### Objectif fixé 1
Recopiez le passage du récit de marche vers Rome en commençant à « Un chemin qui » et en finissant à « précieux, inoubliables ! ».

### Extrait fourni
______
Puis arrivé à Vercelli, après quelques repos, je pars visiter la ville et je croise de nombreux jeunes africains qui font la manche dans la rue principale. L’un deux me dit qu’il est du Nigéria et que son rêve est de se rendre en Angleterre. Le pauvre n’est pas au bout de ses peines. Le lendemain est une très longue journée de marche aussi je me mets en route vers 6 h du matin. A la sortie de la ville, je croise un autre jeune homme africain qui, dès qu’il me voit, change de trottoir pour venir à ma rencontre. Evidemment il me demande de l’argent et irrité je lui fais un petit discours sur le Nigeria, le pays le plus riche de l’Afrique, gorgé de pétrole, gangréné par l’incompétence et la corruption. Puis je le plante là. Un kilomètre plus loin, je suis atterré quand je réalise l’abomination de ce que je viens de faire. La veille c’était moi l’étranger à qui la maraichère a donné des fruits et moi je viens de virer comme un malpropre un jeune africain en détresse. Je suis tellement assommé par la culpabilité que pendant trois jours je suis incapable de prier. Le dimanche suivant à la sortie de la messe à la cathédrale de Pavie, pour me rattraper, je donnerai un gros billet à un autre migrant africain. Il me regarde, complètement sidéré de cette aubaine tombée du ciel. Il n’en croyait pas ses pauvres yeux dans lesquels étaient écrits les mots « espoir et angoisse». Ce rattrapage n’effacera pas le malaise que je ressens encore aujourd’hui en repensant à cet incident.
Un chemin qui s’engage sur plusieurs kilomètres dans une toute petite vallée quelque part au sud de Milan. Il fait doux, l’air est pur, je marche allégrement vers Rome. Je suis bien, j’adore cette aventure. Ce chemin de sable blanc, cette campagne magnifique, un temps de septembre beau et frais, me font apprécier la chance dont je bénéficie d’être là. Soudain les cloches d’une église carillonnent au loin, très loin. Plus j’avance plus le son devient plus clair et plus mon sac à dos devient léger. C’est tellement beau. Mon âme est prise dans un tsunami de ferveur, mes prières emportées par cette musique divine. Des instants d’une intensité incroyable ! Puis au bout du chemin je la vois enfin toute droite au sommet d’une petite colline. C’est Santa Maria Assunta, Assomption de Marie, l’église du village de Costa de Nobili. Ces cloches sur ce chemin ! Moments précieux, inoubliables !
Puis c’est la plaine du Po avec ses rizières et
ses champs de tomates à pertes de vue. La région est très arrosée par les
innombrables rivières qui descendent des Alpes. La campagne est sillonnée de
canaux d’irrigation, de flaques et de mares où se reproduisent des milliards
de moustiques dont quelques millions s’en donnent à cœur joie sur ma peau. Ça
et là quelques châteaux, pas tous en bon état, qui dénote de la prospérité qui
régnait déjà au 17 et 18ème siècle dans cette incroyable plaine du Pô. On me
raconte que la plupart des propriétaires aujourd’hui ne s’occupent plus de
leurs terres mais habitent les beaux quartiers de Milan.
______
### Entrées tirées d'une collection
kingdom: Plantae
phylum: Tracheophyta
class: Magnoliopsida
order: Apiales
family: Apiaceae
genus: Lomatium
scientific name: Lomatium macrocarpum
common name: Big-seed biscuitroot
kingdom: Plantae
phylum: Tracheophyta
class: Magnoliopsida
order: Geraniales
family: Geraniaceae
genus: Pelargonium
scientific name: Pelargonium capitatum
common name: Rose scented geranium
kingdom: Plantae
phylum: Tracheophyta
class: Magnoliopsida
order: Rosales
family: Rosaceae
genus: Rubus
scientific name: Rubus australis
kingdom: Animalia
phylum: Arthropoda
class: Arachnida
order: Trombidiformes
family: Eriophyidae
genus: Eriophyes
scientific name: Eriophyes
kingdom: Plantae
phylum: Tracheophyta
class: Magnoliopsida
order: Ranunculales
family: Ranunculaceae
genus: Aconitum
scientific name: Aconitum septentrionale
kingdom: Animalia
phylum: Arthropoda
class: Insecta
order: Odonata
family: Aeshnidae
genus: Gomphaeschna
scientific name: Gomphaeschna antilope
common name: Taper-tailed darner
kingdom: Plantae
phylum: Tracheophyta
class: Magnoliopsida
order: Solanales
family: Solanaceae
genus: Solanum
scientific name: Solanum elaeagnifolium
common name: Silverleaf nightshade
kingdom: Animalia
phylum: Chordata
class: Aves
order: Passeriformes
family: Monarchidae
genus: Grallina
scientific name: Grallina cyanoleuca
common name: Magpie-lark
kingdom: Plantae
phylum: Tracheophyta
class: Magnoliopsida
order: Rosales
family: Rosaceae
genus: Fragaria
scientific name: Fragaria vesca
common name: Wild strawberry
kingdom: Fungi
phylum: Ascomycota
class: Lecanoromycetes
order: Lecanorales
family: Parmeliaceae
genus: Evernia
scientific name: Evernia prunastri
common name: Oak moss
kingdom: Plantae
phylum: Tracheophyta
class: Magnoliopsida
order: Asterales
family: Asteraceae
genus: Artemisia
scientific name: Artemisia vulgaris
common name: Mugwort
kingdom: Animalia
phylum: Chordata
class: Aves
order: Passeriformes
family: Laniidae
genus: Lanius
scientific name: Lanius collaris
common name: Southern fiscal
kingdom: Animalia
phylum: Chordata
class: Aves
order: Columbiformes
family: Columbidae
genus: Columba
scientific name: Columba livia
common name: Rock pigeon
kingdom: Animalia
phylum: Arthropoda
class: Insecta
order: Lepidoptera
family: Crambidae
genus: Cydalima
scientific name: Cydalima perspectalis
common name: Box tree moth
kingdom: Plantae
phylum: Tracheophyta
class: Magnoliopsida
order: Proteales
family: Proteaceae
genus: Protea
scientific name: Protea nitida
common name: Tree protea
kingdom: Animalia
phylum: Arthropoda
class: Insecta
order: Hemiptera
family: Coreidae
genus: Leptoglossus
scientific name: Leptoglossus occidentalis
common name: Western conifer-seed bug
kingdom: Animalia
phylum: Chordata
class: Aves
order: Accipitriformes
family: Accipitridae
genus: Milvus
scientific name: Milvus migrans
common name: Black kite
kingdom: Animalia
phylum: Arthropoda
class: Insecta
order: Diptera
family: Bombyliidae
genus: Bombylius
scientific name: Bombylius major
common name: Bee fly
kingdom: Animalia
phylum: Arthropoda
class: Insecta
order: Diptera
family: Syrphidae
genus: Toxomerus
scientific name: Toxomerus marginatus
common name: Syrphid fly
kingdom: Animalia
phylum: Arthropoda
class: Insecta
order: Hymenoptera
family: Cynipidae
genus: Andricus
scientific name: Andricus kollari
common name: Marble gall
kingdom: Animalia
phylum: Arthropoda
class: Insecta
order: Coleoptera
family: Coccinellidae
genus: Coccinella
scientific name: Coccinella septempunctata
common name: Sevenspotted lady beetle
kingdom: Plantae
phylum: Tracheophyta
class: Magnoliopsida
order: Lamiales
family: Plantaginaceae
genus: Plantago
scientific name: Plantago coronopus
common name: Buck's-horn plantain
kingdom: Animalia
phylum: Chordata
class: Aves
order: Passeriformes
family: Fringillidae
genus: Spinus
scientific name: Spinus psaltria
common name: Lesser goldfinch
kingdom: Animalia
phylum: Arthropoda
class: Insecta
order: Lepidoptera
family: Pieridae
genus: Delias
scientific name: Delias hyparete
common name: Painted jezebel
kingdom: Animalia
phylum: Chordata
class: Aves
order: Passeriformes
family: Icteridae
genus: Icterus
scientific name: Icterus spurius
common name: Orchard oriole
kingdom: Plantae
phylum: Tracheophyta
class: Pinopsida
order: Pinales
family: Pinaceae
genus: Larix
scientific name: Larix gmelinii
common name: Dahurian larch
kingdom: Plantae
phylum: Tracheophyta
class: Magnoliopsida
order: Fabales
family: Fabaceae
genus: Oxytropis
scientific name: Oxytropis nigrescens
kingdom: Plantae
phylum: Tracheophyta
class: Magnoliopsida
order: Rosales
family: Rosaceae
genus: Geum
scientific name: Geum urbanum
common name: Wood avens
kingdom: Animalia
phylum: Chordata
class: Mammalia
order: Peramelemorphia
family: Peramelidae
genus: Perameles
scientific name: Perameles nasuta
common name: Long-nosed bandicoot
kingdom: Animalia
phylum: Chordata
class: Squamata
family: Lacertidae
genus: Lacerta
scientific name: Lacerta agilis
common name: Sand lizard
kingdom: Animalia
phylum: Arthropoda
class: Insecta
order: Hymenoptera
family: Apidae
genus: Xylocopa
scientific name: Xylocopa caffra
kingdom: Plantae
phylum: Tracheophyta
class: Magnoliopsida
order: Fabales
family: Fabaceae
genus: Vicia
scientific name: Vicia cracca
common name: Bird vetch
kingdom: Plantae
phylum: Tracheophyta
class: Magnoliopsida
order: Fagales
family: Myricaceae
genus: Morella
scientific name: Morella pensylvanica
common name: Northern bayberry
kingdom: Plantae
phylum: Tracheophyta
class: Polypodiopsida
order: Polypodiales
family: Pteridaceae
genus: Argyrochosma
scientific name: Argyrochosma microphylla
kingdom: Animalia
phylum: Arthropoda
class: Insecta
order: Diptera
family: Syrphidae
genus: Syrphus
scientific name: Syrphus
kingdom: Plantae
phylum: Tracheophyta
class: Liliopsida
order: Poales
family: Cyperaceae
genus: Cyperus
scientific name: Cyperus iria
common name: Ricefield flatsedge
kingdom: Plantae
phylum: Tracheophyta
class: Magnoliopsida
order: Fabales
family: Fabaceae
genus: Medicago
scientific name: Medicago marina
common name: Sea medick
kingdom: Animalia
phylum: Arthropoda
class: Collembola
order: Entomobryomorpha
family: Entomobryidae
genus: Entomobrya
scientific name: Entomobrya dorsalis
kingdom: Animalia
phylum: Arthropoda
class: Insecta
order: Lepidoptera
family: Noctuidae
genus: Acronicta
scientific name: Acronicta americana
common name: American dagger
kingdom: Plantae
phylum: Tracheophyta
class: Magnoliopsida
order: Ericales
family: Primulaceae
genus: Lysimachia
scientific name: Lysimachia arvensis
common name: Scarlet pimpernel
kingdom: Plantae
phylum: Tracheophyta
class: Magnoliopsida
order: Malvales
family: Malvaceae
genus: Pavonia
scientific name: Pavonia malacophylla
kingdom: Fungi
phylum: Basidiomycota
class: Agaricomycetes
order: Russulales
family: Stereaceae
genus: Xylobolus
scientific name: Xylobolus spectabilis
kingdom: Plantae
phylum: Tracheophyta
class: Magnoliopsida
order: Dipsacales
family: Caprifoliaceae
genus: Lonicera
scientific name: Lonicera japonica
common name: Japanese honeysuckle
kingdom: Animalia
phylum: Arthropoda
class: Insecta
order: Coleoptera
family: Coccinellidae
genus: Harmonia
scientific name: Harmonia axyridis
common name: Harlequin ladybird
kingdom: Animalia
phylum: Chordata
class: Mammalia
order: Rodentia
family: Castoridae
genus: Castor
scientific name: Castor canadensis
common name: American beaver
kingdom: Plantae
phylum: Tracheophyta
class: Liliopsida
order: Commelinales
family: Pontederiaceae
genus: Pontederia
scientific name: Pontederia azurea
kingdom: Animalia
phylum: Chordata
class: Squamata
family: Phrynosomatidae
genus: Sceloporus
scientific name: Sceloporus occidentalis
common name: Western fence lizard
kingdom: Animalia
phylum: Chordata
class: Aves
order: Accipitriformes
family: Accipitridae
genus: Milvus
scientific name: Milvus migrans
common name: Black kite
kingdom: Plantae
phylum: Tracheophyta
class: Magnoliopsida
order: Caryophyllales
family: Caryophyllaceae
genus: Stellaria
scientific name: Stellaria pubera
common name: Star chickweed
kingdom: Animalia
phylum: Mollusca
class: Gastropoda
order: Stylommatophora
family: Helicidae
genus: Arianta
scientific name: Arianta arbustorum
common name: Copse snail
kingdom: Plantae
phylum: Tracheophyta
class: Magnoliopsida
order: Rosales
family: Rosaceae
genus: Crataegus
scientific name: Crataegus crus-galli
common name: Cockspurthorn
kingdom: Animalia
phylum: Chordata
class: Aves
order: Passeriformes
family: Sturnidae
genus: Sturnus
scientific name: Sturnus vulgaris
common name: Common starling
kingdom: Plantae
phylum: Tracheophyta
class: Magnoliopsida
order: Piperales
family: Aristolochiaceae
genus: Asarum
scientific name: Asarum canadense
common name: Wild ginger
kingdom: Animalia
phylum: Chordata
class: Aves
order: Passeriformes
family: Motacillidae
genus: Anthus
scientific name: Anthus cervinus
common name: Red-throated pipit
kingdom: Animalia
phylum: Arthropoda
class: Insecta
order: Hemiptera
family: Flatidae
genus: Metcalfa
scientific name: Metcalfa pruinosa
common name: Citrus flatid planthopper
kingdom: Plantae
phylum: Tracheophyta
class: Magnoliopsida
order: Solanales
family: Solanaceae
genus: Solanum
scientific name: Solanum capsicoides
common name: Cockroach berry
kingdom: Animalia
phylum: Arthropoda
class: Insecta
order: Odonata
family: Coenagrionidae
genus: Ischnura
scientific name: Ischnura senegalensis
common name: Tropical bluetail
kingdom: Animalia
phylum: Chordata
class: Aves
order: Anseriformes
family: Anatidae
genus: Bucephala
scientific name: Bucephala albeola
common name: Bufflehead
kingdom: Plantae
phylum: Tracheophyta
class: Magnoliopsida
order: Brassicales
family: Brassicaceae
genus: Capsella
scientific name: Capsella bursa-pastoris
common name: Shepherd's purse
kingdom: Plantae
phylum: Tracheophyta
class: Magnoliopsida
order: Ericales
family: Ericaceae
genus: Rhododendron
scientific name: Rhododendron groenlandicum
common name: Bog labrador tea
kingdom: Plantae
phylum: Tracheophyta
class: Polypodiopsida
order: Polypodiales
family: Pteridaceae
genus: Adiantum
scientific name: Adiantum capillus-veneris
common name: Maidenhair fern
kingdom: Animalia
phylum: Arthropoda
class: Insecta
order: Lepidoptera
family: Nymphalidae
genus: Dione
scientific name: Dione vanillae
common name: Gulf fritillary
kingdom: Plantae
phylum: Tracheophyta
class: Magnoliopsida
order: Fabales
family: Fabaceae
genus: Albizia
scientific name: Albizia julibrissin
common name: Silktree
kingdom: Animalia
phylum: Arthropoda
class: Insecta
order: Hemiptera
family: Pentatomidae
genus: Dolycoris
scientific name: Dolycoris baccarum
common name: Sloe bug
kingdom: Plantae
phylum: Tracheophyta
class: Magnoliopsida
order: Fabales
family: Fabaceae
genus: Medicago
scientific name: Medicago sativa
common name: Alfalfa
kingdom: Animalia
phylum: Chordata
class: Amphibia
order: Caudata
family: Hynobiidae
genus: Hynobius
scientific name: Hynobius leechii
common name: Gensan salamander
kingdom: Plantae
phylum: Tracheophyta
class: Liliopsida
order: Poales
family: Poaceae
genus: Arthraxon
______
### Objectif fixé 2
Redonnez les entrées en commençant à leur tout début et en terminant par la ligne qui contient « scientific name: Pelargonium capitatum », en remplaçant « family » par « famille » sans rien changer d'autre. Ne donnez que ces lignes.

### Résultat obtenu 1
Un chemin qui s’engage sur plusieurs kilomètres dans une toute petite vallée quelque part au sud de Milan. Il fait doux, l’air est pur, je marche allégrement vers Rome. Je suis bien, j’adore cette aventure. Ce chemin de sable blanc, cette campagne magnifique, un temps de septembre beau et frais, me font apprécier la chance dont je bénéficie d’être là. Soudain les cloches d’une église carillonnent au loin, très loin. Plus j’avance plus le son devient plus clair et plus mon sac à dos devient léger. C’est tellement beau. Mon âme est prise dans un tsunami de ferveur, mes prières emportées par cette musique divine. Des instants d’une intensité incroyable ! Puis au bout du chemin je la vois enfin toute droite au sommet d’une petite colline. C’est Santa Maria Assunta, Assomption de Marie, l’église du village de Costa de Nobili. Ces cloches sur ce chemin ! Moments précieux, inoubliables !

### Résultat obtenu 2
kingdom: Plantae
phylum: Tracheophyta
class: Magnoliopsida
order: Apiales
famille: Apiaceae
genus: Lomatium
scientific name: Lomatium macrocarpum
common name: Big-seed biscuitroot
kingdom: Plantae
phylum: Tracheophyta
class: Magnoliopsida
order: Geraniales
famille: Geraniaceae
genus: Pelargonium
scientific name: Pelargonium capitatum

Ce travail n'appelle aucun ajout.